Он быстро выпил и затряс головой.
– Я свою мамочку до сих пор заливаю.
– Почему вы ничего не едите?
– Вы не беспокойтесь, – откликнулся он и вдруг судорожно поцеловал ей руку через стол. – Больше я уже не опьянею. Дальше будете слушать?
– Да, – неуверенно сказала она.
– Я недолго. Бутылка скоро опустеет, а метро откроется.
– Потом что было? После того, как у вас умерла мама?
– П-п-потом я почему-то женился. Жена была старше меня и намного умнее. Она сначала родила мне сынишку, а потом увезла нас всех в Штаты, где я восемь лет прожил в Чикаго.
– Вы не работали там?
– Ну как? Конечно, работал! На заправке работал, в ночном клубе вышибалой, в security. Долго меня нигде не держали, потому что я тогда уже здорово пил. А потом вдруг выиграл конкурс на украшение городской площади. Я придумал такую башню – как бы пародию на Эйфелеву, – из всякого пестрого мусора – банок, склянок, этикеток, обломков, всякой чепухи, короче, и ее действительно водрузили на площади.
– И у вас появились деньги?
– Деньги? – Он усмехнулся. – Да, п-п-появились. Не очень много, но хватило, чтобы развестись.
– А развелись почему?
– Потому что я поехал на радостях в Москву и тут, в Москве, встретил Дину. И все. Это моя теперешняя.
– Влюбились?
– Вы понимаете, Ева? – старательно выговаривая слова, сказал он. – Вы ведь понимаете, да? Мы же все время пытаемся поймать какую-то… точку, так? Крупицу, лучше сказать. Огня, да? Крупицу огня. Или света. Мы за ней постоянно гоняемся. Хотя можно, конечно, прожить и так. Как подземные гномы. Можно? Но почему-то все время хочется тепла. Все время. А его нет. Мне, во всяком случае, все время хочется т-т-тепла.

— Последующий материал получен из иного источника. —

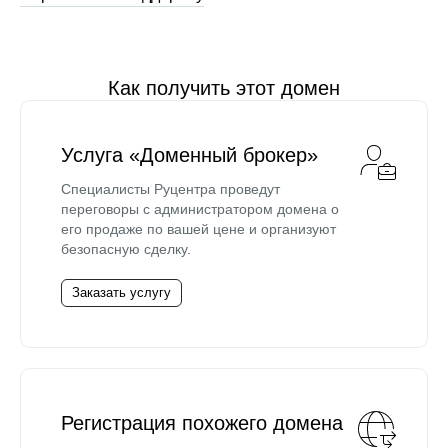
Как получить этот домен
Услуга «Доменный брокер»
Специалисты Руцентра проведут
переговоры с администратором домена о
его продаже по вашей цене и организуют
безопасную сделку.
Заказать услугу
Регистрация похожего домена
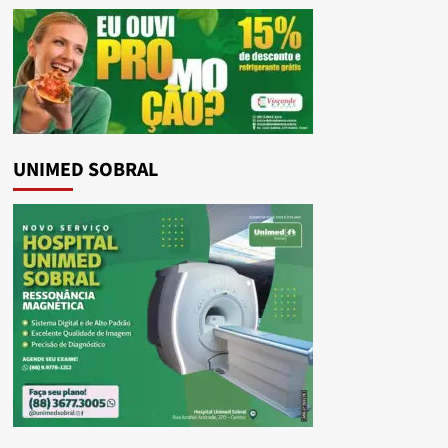
UNIMED SOBRAL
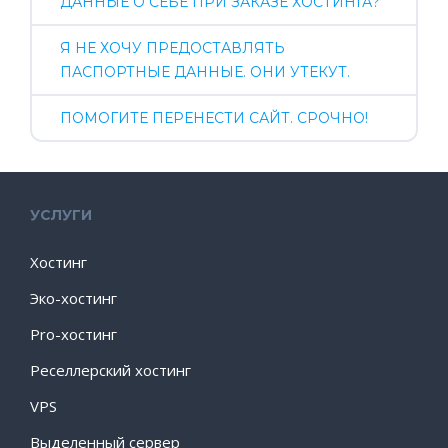
ДАННЫЕ О СЕБЕ ПРИ ЗАКАЗЕ ХОСТИНГА?
Я НЕ ХОЧУ ПРЕДОСТАВЛЯТЬ
ПАСПОРТНЫЕ ДАННЫЕ. ОНИ УТЕКУТ.
ПОМОГИТЕ ПЕРЕНЕСТИ САЙТ. СРОЧНО!
УСЛУГИ
Хостинг
Эко-хостинг
Pro-хостинг
Реселлерский хостинг
VPS
Выделенный сервер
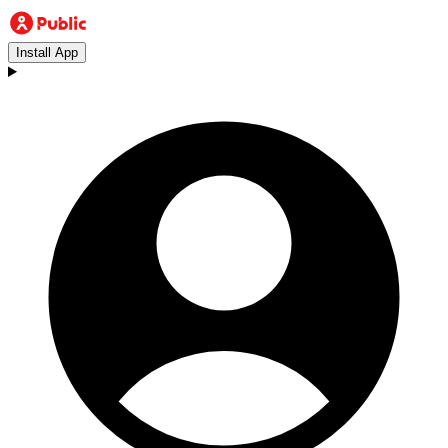
Install App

В бутылке оставалось совсем немного.
«Thanks God!»[19] – подумала Ева и тут же пожалела, что он встанет сейчас и уйдет.
– Вы знаете, – продолжал он с тем же старанием, – есть такой рассказ у Бунина, про старика, который надел шубу, надел валенки, пошел, лег на телегу без колес, летом, и начал ждать смерти. Не п-п-помните?
– Нет.
– Я бы хотел вот так, как этот старик, нас даже зовут похоже: его Аверкий, а меня Арсений. Улавливаете? Тепло, землей пахнет, лето, пожить бы подольше, никому не мешать. Смотреть, как растет трава. Ей-богу, это то, чего бы я хотел, а вместо этого – видите? Диночка…
– Теперешняя?
– Она т-т-такая… – забормотал он, глядя на нее воспаленными глазами, – она мой ангел. Знаете, как выглядит ангел? Ангел в аду. Вот что.
Он допил все, что оставалось в бутылке.
– А теперь хорошо бы чайку, – попросил он, – а то начнется такой пожар здесь, – и положил руку на грудь. – Такой костер, что хоть на стенку лезь! А мне пора восвояси, пока вы меня не послали.